Subito dopo l’uscita dell’album a Bob Marley è stato diagnosticato il melanoma che lo avrebbe portato alla morte. Ciò non ha però impedito al musicista di lavorare e l’anno seguente è stato pubblicato il più commerciale Kaja. Anche questo LP è stato ben accolto dalla critica e presenta altre gemme come Satisfy My Soul, Kaja, Misty Morning e Easy Skanking.

Nel 1979, annunciato da un copertina che contempla tutte le bandiere degli stati africani a significare l’unità per il Continente Nero, è uscito Survival, il disco più politico del Profeta del Reggae. Africa Unite, So Much Trouble in the World, Babylon System, Ride Natty Ride, Ambush in the Night, che parla dell’attentato da lui subito, e Zimbabwe sono i brani migliori.

L’anno dopo è arrivato l’ultimo album di Marley: Uprising. Ricco di significati religiosi, Uprising ci regala Could You Be Loved, Comining In From the Cold, Work e, soprattutto, la commovente Redemption Song.

È stato per l’Uprising Tour che, il 27 e il 28 giugno 1980 Bob è calato in Italia per due concerti memorabili. Il primo, di fronte a centomila persone, allo stadio San Siro di Milano. Il secondo al Comunale di Torino.

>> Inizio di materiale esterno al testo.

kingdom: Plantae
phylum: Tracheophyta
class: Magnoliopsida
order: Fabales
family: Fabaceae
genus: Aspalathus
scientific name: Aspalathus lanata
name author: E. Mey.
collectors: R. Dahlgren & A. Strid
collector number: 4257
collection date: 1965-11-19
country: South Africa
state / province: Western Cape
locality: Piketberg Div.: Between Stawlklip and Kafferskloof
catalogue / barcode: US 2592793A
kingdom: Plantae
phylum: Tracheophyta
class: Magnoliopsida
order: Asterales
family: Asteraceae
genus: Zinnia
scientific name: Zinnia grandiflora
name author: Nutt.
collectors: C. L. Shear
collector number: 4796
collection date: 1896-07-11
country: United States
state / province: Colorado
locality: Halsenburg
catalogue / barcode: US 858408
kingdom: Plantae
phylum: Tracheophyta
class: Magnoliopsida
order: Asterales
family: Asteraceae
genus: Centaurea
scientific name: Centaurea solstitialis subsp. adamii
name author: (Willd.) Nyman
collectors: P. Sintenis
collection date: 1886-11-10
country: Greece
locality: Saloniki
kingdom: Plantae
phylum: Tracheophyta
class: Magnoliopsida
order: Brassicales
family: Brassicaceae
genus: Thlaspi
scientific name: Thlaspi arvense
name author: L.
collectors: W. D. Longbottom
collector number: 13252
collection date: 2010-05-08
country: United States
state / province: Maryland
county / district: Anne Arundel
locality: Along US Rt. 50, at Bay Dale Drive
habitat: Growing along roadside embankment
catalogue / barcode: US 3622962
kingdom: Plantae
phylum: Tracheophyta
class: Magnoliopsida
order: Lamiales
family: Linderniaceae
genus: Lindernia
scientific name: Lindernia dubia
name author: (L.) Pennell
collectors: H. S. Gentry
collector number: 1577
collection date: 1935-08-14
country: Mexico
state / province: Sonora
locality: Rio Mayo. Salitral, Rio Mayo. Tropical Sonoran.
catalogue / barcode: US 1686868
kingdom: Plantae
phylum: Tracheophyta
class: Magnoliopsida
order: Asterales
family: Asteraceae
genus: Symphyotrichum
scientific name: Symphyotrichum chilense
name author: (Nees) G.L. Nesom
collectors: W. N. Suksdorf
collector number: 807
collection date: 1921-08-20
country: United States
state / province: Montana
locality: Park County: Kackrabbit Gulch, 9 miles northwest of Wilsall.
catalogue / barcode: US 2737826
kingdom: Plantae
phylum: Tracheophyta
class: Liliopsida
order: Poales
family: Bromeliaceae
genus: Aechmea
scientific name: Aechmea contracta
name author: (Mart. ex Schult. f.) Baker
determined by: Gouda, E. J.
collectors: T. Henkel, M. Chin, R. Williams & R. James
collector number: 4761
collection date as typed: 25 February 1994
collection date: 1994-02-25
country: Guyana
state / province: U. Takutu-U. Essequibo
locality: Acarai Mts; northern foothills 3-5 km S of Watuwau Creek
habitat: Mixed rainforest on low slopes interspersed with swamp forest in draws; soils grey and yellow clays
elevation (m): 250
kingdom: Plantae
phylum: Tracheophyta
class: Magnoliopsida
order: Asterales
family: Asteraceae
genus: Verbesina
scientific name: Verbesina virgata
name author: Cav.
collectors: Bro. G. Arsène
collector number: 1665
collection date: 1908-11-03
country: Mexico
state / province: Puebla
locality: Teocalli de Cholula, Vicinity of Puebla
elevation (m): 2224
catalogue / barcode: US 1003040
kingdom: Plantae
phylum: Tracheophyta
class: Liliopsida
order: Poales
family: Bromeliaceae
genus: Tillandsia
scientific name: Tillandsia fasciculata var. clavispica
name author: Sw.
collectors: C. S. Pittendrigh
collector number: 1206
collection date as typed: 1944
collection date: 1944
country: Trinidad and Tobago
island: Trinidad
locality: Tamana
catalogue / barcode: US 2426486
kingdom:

Il tumore però stava avanzando e lo stato di salute del cantante era ormai grave. L’ultimo concerto lo ha tenuto sul palco di Pittsburgh, il 23 settembre 1980. Poi, l’11 maggio 1981, Bob Marley è deceduto in un ospedale di Miami.
Tutta la Giamaica si è mobilitata e per lui si sono svolti dei funerali di Stato. Il suo corpo è stato tumulato in una piccola cappella vicino al villaggio in cui è nato. A tenergli compagnia alcuni fra gli oggetti che gli erano più cari: la Gibson Les Paul, una Bibbia, un pallone da calcio, l’anello donatogli da un principe etiope e una pianta di marijuana.

Un mese più tardi gli è stato conferito il Jamaican Order Of Merit, mentre nel 1994 è stato introdotto nella Rock’n’Roll Hall Of Fame.
Ogni 6 febbraio poi, per celebrare il suo compleanno, in Giamaica è celebrata una festa in suo onore.

Nel 1983 è uscito postumo l’album Confrontation, che contiene singoli mai registrati in precedenza come la famosa Buffalo Soldier, ma anche Blackman Redemption, Give Thanks and Praise e Rastaman Live Up!

L’anno seguente la raccolta Legend, avendo venduto oltre 10 milioni di copie, è stata certificata 10 volte Disco di Platino, ovvero Disco di Diamante.


A 20 anni di distanza, il mito di Bob Marley, della sua musica, della sua filosofia, è più viva che mai e continua a fare proseliti. Mi sembra giusto chiudere questa breve biografia con le ultime parole che il Profeta del reggae ha pronunciato prima di morire, rivolgendosi al figlio Ziggy: “I soldi non comprano la vita!